# WORK INSTRUCTIONS
Render the stretch of the records from the first line through the line containing "Recorded value: 16 bar" as a JSON list of strings, one string per line, with blank lines omitted.

# DATA SHOWN

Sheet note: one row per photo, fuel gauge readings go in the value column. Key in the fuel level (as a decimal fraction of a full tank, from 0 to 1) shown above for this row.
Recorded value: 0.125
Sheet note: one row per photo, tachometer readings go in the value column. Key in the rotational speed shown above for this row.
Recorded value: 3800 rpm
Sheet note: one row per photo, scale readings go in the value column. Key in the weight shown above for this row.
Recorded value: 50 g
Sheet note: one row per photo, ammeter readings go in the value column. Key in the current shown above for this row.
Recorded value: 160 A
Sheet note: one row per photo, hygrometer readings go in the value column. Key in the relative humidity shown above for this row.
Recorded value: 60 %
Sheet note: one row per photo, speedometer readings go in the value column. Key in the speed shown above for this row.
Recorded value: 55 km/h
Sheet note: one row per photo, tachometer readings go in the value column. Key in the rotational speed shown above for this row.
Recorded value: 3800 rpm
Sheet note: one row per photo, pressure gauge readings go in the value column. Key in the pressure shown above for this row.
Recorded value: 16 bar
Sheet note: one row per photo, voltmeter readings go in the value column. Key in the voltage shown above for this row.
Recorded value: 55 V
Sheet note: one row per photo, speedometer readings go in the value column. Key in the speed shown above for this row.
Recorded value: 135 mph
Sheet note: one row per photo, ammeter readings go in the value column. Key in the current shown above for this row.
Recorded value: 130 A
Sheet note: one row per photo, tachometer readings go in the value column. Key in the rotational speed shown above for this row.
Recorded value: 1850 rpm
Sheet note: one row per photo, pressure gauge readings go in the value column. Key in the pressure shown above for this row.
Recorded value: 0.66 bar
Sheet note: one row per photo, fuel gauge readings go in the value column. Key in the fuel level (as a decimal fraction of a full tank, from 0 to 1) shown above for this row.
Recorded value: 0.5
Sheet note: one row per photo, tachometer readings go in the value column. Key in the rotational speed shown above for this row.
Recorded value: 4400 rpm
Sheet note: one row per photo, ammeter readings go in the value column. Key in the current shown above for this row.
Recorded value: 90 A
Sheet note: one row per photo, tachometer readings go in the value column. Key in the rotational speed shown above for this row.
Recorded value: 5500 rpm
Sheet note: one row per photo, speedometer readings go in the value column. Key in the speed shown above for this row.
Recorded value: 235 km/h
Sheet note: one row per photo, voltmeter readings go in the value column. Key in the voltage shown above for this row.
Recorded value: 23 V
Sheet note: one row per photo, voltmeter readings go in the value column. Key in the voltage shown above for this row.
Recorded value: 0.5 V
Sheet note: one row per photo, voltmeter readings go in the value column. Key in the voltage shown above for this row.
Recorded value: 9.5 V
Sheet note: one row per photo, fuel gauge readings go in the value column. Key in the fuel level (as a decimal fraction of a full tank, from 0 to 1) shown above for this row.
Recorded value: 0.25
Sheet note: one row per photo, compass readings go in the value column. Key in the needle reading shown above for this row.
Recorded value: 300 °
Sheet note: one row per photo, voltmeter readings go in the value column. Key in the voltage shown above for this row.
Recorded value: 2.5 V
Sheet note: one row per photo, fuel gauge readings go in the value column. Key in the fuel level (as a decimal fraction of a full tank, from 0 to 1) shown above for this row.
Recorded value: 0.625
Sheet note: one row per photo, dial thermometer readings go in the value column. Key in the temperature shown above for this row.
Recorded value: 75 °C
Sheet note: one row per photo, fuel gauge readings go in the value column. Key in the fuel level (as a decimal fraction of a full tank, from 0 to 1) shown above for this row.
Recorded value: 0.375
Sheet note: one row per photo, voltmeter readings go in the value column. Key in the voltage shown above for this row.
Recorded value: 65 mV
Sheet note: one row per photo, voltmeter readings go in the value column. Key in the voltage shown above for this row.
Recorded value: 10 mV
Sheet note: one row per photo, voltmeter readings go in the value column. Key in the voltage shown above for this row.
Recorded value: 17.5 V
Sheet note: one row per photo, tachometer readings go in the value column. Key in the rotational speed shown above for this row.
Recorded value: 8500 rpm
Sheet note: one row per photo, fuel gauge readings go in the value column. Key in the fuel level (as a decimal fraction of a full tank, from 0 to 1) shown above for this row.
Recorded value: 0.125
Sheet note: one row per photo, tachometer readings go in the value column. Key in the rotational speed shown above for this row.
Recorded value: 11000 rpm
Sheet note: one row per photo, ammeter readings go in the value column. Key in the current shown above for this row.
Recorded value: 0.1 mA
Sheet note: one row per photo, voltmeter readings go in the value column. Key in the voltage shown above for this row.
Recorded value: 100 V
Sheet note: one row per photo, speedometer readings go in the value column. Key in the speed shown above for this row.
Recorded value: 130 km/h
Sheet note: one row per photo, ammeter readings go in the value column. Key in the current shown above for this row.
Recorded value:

# ANSWER TO THIS TASK
[
  "Sheet note: one row per photo, fuel gauge readings go in the value column. Key in the fuel level (as a decimal fraction of a full tank, from 0 to 1) shown above for this row.",
  "Recorded value: 0.125",
  "Sheet note: one row per photo, tachometer readings go in the value column. Key in the rotational speed shown above for this row.",
  "Recorded value: 3800 rpm",
  "Sheet note: one row per photo, scale readings go in the value column. Key in the weight shown above for this row.",
  "Recorded value: 50 g",
  "Sheet note: one row per photo, ammeter readings go in the value column. Key in the current shown above for this row.",
  "Recorded value: 160 A",
  "Sheet note: one row per photo, hygrometer readings go in the value column. Key in the relative humidity shown above for this row.",
  "Recorded value: 60 %",
  "Sheet note: one row per photo, speedometer readings go in the value column. Key in the speed shown above for this row.",
  "Recorded value: 55 km/h",
  "Sheet note: one row per photo, tachometer readings go in the value column. Key in the rotational speed shown above for this row.",
  "Recorded value: 3800 rpm",
  "Sheet note: one row per photo, pressure gauge readings go in the value column. Key in the pressure shown above for this row.",
  "Recorded value: 16 bar"
]